Apple has added a new design patent to its portfolio of intellectual property-protected designs. Joining designs patents covering the “display screen or portion thereof with graphical user interface,” “protective cover with an audio listening system,” “ornamental design for a wearable device,” and “backplate for electronic device” is a shopping bag. A team of twenty, including Apple’s the Chief Design Officer, is credited for “inventing” the ornamental design of the bag for which Apple received design patent protection (No. D785,463) on May 2.

For the uninitiated, in order to receive a design patent – which protects the ornamental appearance of a product for 15 years – the design at issue must be “useful,” “novel,” and “non-obvious”). So, how exactly did Apple receive a patent for a plain white shopping bag, you ask?

Design patent expert and University of Oklahoma College of Law law professor Sarah Burstein says, “It is difficult to see how this design is novel, not obvious, or ornamental in any meaningful way, yet it easily satisfies the Federal Circuit’s eroded standards of design patentability.”

While the shopping bag patent might seem like an easy one for others to infringe – inadvertently or not, and thereby, a potential litigation spree waiting to happen –  there is a bright side. “Courts have (quite correctly) maintained that a high degree of visual similarity is required for infringement,” according to Burstein. “And the similarity required is even greater when there is a lot of close prior art [all of the information that is publicly available before a given date that might be relevant to a patent’s originality], which is what I expect the case is here.” With that in mind, “if Apple ever asserted this in litigation, it could be really difficult to win on infringement.”

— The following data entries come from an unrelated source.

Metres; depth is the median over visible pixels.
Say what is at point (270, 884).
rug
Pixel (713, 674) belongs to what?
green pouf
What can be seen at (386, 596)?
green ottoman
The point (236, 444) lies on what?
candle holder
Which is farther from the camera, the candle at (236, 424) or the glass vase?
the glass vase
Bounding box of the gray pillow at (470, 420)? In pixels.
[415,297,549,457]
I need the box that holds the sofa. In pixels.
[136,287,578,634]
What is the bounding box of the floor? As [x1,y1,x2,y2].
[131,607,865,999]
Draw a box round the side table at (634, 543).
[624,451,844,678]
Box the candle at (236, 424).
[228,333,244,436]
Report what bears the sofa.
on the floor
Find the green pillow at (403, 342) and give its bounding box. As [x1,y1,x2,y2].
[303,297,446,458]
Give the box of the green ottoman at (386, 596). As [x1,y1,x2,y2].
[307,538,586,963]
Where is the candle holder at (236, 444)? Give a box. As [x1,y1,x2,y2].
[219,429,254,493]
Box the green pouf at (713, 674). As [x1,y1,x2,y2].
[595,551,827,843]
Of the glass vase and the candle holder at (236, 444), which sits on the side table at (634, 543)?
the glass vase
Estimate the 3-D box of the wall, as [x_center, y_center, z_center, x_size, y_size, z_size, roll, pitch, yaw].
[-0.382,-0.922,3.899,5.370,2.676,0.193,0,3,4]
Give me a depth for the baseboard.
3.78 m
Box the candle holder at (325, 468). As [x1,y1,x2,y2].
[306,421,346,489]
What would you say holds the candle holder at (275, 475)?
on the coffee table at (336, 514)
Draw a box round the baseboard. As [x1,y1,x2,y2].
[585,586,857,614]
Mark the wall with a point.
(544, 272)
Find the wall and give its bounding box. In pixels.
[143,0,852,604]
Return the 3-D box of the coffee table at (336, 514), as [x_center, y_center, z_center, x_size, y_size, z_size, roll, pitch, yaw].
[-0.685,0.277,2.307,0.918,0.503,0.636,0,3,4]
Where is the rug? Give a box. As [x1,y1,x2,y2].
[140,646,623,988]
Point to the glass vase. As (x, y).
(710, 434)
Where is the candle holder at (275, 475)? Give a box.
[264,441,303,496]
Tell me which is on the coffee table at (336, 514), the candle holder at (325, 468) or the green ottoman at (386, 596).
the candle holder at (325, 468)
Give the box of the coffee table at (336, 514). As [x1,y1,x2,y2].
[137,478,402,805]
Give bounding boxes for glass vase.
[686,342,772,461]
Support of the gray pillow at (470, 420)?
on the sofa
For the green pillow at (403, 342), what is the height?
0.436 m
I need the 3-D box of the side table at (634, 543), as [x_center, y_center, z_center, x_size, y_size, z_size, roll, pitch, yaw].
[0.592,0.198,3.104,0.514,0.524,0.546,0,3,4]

The patent is far from useless, though. Burstein notes, “It could have value to Apple as an addition to a defensive design patent arsenal or for extra-judicial enforcement efforts.” Still yet, “it might be used as a basis to claim priority in foreign applications in jurisdictions where the infringement standard is looser.”

Apple’s Existing Portfolio

Seeking design patent protection for a bag is not completely outlandish if we consider some of Apple’s existing design patents and its legal strategy to date. As Burstein told tech site GigaOm back in 2012, around the outset of the most infamous Apple v. Samsung case, design patents were traditionally limited to fields, such as furniture and lighting.

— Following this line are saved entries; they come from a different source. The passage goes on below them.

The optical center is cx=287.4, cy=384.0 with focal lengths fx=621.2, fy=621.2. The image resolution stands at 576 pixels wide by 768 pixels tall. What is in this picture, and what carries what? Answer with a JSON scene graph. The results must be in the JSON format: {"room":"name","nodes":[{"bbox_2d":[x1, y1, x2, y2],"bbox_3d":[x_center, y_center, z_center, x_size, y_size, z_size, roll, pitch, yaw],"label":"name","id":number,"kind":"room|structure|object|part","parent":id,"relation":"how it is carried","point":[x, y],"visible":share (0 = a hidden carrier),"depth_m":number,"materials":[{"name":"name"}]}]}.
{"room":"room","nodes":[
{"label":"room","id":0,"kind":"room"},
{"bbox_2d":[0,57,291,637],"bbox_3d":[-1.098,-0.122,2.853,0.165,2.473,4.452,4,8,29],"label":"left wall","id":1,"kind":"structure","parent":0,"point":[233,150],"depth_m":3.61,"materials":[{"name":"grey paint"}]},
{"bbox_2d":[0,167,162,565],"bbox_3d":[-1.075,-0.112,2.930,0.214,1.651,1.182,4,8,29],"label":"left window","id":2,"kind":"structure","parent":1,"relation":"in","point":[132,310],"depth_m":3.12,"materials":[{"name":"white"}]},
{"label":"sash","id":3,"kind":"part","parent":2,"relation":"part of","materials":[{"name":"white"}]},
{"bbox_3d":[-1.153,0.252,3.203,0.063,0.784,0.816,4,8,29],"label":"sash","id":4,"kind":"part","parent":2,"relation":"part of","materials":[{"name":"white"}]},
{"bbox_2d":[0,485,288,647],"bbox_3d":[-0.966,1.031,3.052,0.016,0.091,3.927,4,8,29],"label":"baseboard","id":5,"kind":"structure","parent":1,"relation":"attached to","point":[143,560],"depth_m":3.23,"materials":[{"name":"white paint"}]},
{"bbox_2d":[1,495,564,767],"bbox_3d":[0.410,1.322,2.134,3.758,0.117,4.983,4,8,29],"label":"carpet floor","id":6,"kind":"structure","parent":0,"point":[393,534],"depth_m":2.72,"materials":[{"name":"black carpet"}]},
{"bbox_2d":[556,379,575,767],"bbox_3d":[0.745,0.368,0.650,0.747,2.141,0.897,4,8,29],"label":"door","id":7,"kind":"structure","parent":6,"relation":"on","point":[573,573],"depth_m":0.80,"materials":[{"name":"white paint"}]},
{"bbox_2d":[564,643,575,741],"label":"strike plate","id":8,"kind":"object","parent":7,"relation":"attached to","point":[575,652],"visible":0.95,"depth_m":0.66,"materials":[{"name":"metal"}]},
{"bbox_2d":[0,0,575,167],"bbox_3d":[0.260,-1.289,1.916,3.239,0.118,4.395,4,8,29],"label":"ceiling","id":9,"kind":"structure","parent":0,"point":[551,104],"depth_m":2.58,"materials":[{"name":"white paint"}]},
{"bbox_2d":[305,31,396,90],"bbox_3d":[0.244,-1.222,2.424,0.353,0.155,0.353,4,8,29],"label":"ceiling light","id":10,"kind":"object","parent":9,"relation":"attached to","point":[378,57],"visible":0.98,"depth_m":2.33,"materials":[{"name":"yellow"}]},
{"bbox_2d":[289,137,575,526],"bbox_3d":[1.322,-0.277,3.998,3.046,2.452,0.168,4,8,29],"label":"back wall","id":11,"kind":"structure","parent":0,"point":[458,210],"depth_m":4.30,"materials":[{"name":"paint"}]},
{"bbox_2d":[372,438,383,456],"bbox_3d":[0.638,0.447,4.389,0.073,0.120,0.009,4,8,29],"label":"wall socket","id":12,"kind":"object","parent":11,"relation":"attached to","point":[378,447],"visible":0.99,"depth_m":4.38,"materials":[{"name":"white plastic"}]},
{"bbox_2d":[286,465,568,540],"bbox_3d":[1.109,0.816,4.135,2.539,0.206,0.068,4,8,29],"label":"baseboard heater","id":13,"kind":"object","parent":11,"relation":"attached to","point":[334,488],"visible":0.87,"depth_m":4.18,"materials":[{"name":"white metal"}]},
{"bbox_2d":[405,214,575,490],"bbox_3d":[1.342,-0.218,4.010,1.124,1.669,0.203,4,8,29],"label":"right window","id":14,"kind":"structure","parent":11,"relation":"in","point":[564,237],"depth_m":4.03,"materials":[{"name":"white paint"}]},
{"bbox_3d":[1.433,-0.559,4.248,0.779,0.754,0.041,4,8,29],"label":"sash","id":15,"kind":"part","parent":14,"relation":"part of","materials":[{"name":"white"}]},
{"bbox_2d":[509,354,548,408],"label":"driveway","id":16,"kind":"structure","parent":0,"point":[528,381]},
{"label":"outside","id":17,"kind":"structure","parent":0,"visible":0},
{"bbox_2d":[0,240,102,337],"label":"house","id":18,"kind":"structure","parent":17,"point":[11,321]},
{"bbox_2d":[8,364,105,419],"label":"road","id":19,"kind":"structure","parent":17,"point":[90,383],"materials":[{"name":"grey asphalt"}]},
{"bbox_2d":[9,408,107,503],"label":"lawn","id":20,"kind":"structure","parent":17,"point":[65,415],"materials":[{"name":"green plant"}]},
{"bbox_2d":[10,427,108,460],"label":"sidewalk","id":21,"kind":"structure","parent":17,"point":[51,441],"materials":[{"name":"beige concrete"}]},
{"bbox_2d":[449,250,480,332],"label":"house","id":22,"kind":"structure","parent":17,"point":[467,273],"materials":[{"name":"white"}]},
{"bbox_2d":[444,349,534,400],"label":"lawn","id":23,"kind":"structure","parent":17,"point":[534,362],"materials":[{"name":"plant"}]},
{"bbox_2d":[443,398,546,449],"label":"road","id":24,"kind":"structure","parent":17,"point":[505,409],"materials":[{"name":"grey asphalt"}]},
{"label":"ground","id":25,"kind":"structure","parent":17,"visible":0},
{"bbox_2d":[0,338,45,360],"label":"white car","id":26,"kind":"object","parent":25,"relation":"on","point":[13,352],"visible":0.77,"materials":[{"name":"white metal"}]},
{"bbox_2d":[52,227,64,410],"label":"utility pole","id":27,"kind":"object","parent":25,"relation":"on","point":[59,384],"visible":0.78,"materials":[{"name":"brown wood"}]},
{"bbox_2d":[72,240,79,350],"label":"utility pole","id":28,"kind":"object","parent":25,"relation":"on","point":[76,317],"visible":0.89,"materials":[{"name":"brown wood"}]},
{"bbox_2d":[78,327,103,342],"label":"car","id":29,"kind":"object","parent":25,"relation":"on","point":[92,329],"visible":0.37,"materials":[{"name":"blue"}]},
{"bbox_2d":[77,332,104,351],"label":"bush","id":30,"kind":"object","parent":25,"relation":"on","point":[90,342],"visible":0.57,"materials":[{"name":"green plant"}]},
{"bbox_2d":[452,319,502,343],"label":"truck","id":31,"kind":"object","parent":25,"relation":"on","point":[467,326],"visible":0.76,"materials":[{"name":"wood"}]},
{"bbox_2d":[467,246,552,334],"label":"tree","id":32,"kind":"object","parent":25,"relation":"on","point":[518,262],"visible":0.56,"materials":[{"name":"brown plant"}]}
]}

That is, until Apple began obtaining them for elements of consumer electronics. The company’s design chief Jony Ive, alone, is among those listed on nearly 2,000 Apple patents – from tables and “credenzas” to a “display screen or portion thereof with icon” and a “music user interface.”

The Cupertino-based company has expanded its arsenal of design patents far beyond the ornamental aspects of its phones and computers. In fact, Apple currently holds design patents for the ornamental design of a number of other shopping bags, tables, drawers, planters, “combined doors with room,” lighting fixtures, chairs, staircases, display structures and stands, a room, at least two buildings, and an architectural structure. That is a short list and is in addition to the vast array (think: 15,000 or so) utility patents for the actual computers and iPhones, etc.

Intellectual property lawyer Peter Toren of Weisbrod, Matteis & Copley told GigaOm, “Apple is very much a believer in using a coordinated, comprehensive intellectual property protection scheme.” This means that not only can you not legally copy the layout of the iPhone or the design of the AirPods, you also cannot legally recreate the layout of an Apple store or the design of its chairs, either. So, competitors, stay far away and be sure to design your own bags.